ノーベル賞学者の湯川さんもこの「知魚楽」を自ら訳し、「荘子が魚の楽しみを知ったように簡単にはいかないが、いつかは素粒子の心を知ったといえる日がくるだろうと思っている」との感想を語られている。絶対世界の希求者として、恵子の説く論理の実証性と実証されないが実在していないとは云えない荘子の世界に遊ぶことを心得ておられたのであろう。それはそのまま空海の説く世界"絶対の一"とも結びつく。
Ⅲ 百代の過客(無窮の旅人)
李白(りはく:八世紀、中国の詩人)の「春夜、従弟の桃花園に宴する序」の詩に以下のような句がある。
夫(そ)れ
天地は万物の逆旅(げきりょ:宿屋)なり
光陰は百代の過客(かかく:旅人)なり
天地は空間であり、光陰は時間(月日)である。時間は無窮の旅人であり、そのすべての旅人が空間を宿屋とする。物理的にいうとそのようなことになる。
時間の無窮の旅人、それが存在であり、その存在の究極が物理学でいう素粒子である。素粒子の宿屋とはどのようなものであろうか、そのことをノーベル賞学者の湯川さんが晩年に考察されていた。
「素粒子の奥には宿屋があったのである。それは物質という物質が百代の過客として投宿し、また旅立っていく宿屋であった。その宿屋の名が<素領域屋>だったのだ」とある。
素粒子の旅人は相対性によって、その個々のちからとはたらきを実証できるが、その背後にある<素領域>という名の未だ証明できない宿屋を湯川さんはイメージしていた。だが、その宿屋は時空を超えていて言葉で説明することが難しい。そこで、その宿屋のイメージを荘子の説く<渾沌(こんとん:もやもやしていて、すべてが分別されることなく、全体がひとつにまとまり、まるく溶け合っている状態)>に求めた。
その宿屋(四次元時空の連続体らしきもの)の場は渾沌としているが心地好いときを過ごすことができ、そこから時空が生み出されている。しかし、時間と空間は相対性によって論理化できるが、宿屋の場は分別以前の渾沌イメージの世界である。(したがって、「何をもって」イメージとし、それを「何とみなすか」をイメージするという別々のイメージをつなげる観想によってのみとらえることのできる場であるから、その"絶対の一"のもやもやした場を相対性によって論証しようとすればその場は消える。この世界、荘子の「知魚楽」の説くところと同じものである。)そこにこそ、論理を超える絶対世界が実在すると湯川さんは考えていた。

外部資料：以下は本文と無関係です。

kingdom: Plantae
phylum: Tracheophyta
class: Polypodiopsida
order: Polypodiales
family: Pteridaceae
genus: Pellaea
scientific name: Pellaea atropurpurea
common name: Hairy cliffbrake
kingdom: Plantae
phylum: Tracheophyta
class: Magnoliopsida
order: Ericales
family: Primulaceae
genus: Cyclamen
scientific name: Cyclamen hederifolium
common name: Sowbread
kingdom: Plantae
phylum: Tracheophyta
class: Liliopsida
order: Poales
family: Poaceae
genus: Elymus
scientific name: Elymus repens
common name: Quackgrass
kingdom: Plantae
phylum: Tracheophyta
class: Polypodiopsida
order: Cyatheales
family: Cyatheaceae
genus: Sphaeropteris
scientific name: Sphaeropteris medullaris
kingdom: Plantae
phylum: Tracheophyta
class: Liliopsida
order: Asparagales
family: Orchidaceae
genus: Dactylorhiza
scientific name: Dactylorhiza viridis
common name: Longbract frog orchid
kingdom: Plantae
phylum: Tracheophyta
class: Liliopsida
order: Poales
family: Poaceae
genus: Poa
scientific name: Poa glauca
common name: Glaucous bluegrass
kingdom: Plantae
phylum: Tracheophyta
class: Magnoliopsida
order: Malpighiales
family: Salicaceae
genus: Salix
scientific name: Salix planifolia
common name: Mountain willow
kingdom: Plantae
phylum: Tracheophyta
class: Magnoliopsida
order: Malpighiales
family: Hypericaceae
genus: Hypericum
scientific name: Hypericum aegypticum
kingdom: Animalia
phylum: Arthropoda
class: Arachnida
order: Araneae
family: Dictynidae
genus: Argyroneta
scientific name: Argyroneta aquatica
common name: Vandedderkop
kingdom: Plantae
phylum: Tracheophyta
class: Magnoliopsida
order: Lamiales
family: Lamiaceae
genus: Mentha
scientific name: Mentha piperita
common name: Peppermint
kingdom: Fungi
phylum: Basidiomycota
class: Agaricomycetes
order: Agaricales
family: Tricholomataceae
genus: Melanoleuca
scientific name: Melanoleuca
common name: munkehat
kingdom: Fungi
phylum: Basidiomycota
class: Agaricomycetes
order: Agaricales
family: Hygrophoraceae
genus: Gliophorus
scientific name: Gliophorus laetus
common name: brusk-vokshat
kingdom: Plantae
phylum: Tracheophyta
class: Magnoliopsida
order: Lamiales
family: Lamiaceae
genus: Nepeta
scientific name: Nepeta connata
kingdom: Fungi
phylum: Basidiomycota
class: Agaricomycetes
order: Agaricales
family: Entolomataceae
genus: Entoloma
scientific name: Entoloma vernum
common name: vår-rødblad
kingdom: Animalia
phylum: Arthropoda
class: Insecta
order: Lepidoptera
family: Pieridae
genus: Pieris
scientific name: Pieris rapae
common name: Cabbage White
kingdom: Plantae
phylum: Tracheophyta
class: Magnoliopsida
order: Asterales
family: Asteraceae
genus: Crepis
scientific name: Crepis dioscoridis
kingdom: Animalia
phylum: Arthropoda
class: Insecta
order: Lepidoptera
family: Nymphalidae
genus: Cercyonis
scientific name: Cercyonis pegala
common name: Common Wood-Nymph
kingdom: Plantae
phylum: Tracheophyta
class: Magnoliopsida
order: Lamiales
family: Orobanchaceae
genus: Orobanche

この、(時空のすべての背後にある)絶対世界が存在するならば、その宿屋の主人として、投宿する旅人をもてなす器量をもっていたのが荘子と空海である。
荘周屋は森羅万象の真理を絶対イメージをもって寓話にし、広大無辺のイメージの巧みでもって、客のこころの疲れをもみほぐした。
弘法屋は物質・生命・意識からなる包括的な絶対世界のイメージをマンダラの美しい敷物にしてコンパクトに折りたたみ、あるいは曲げ、あるいは捩じり、投宿する客が訪れると必ずそれを広げてもてなした。
(それらの宿屋の総本家は渾沌屋である)
例えるならそのような場であろうかと思われる宿屋には無窮の旅人(彼らの多くは時空が織りなす美しい風土の旅人であった。自然界の中にヒトは実在し、旅人はその持ち前の個性<からだと言葉と意識>によって、自然のもつ深淵なる宇宙の背後に迫ろうとした)が投宿していった。その客の中に、李白がいて、芭蕉(ばしょう:十七世紀、江戸前期の俳人。『おくのほそ道』は「月日ハ百代の過客にして、行かふ年も又旅人也」という一文で始まる)がいる。(そして、今日のノーベル賞「創造性(自然科学と人文科学)」に寄与した多くの偉人たちも)
今日も世界の何処かの風土のなかで無窮の旅人がその宿屋に投宿し、それぞれの壮大なる空(くう)の夢を見ている。その夢は時空を超えて結び付いている。